> _OBJECTIVE_: Rewrite the data from its first line through the line containing "Börje Leander | Pos.: FW -> DF", replacing "Club" with "Team" and leaving everything else unchanged.

> _SUPPLIED INFORMATION_:
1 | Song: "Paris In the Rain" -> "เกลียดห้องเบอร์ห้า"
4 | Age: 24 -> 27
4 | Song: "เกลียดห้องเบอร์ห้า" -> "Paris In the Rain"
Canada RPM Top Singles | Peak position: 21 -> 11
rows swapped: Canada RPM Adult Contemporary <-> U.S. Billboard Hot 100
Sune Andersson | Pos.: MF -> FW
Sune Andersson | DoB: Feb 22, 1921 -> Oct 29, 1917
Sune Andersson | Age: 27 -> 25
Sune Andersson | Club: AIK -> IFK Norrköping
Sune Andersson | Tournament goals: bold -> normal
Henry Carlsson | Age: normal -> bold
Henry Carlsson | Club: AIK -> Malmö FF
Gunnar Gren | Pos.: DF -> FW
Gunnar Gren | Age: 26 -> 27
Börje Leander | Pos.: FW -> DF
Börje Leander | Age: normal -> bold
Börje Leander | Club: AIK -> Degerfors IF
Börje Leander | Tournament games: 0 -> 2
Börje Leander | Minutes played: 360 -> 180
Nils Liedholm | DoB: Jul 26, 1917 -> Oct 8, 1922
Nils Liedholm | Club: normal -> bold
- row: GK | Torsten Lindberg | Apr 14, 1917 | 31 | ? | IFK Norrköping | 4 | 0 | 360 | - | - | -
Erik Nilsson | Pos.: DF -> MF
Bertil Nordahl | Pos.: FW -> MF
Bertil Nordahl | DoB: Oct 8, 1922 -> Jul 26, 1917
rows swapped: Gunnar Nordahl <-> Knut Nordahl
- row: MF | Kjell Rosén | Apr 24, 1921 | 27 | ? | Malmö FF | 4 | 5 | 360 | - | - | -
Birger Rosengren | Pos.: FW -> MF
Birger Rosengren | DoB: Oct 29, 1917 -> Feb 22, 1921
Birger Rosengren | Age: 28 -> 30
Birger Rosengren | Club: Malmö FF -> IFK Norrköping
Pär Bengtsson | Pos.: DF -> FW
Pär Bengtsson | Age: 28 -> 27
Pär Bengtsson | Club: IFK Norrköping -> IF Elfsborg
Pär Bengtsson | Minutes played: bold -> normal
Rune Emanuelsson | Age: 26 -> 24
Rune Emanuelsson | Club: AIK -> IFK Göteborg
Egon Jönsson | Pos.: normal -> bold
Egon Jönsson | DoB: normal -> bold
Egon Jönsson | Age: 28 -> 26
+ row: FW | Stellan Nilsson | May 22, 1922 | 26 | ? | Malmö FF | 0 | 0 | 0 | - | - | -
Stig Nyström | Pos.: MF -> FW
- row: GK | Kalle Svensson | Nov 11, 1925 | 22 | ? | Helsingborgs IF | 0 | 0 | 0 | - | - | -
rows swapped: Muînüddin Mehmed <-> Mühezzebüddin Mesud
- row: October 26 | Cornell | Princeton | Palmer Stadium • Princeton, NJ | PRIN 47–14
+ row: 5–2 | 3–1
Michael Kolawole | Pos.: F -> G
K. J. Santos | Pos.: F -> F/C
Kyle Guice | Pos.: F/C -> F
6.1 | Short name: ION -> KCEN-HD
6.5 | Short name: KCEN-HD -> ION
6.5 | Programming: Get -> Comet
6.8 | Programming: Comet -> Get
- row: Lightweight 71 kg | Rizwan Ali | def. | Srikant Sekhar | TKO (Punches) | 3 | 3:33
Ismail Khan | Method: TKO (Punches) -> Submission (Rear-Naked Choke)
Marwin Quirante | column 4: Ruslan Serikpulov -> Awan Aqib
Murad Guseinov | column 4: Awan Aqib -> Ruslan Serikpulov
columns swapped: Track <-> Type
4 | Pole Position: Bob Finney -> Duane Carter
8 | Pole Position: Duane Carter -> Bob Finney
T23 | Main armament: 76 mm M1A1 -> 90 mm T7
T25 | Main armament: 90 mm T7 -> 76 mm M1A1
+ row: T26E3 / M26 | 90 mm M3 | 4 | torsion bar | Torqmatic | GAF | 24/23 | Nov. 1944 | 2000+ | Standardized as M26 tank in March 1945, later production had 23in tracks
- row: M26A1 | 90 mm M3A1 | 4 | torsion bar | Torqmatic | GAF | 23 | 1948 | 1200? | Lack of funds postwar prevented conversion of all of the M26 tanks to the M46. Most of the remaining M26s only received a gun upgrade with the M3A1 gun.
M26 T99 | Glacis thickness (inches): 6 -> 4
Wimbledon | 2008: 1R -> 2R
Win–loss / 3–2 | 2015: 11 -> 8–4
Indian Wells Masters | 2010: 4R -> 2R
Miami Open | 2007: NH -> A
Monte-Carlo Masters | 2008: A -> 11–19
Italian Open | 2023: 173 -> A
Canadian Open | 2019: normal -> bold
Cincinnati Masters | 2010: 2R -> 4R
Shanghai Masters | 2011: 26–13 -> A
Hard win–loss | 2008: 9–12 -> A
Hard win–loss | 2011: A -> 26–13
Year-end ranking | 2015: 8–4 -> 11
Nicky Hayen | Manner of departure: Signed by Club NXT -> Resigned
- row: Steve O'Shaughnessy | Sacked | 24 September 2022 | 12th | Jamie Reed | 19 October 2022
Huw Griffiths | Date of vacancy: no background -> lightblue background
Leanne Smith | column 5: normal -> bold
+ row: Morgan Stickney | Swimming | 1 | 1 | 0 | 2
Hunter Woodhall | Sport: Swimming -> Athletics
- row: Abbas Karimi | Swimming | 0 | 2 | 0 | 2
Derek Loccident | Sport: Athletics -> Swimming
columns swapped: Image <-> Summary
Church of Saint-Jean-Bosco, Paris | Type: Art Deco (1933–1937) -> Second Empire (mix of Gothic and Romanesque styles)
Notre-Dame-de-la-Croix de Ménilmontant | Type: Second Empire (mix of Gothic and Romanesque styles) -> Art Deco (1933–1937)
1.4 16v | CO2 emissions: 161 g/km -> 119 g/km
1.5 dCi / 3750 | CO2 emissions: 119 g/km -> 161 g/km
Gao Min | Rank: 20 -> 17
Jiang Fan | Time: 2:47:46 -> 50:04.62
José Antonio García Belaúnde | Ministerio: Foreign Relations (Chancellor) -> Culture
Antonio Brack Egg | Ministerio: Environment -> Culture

> _ANSWER FOR THE TASK_:
1 | Song: "Paris In the Rain" -> "เกลียดห้องเบอร์ห้า"
4 | Age: 24 -> 27
4 | Song: "เกลียดห้องเบอร์ห้า" -> "Paris In the Rain"
Canada RPM Top Singles | Peak position: 21 -> 11
rows swapped: Canada RPM Adult Contemporary <-> U.S. Billboard Hot 100
Sune Andersson | Pos.: MF -> FW
Sune Andersson | DoB: Feb 22, 1921 -> Oct 29, 1917
Sune Andersson | Age: 27 -> 25
Sune Andersson | Team: AIK -> IFK Norrköping
Sune Andersson | Tournament goals: bold -> normal
Henry Carlsson | Age: normal -> bold
Henry Carlsson | Team: AIK -> Malmö FF
Gunnar Gren | Pos.: DF -> FW
Gunnar Gren | Age: 26 -> 27
Börje Leander | Pos.: FW -> DF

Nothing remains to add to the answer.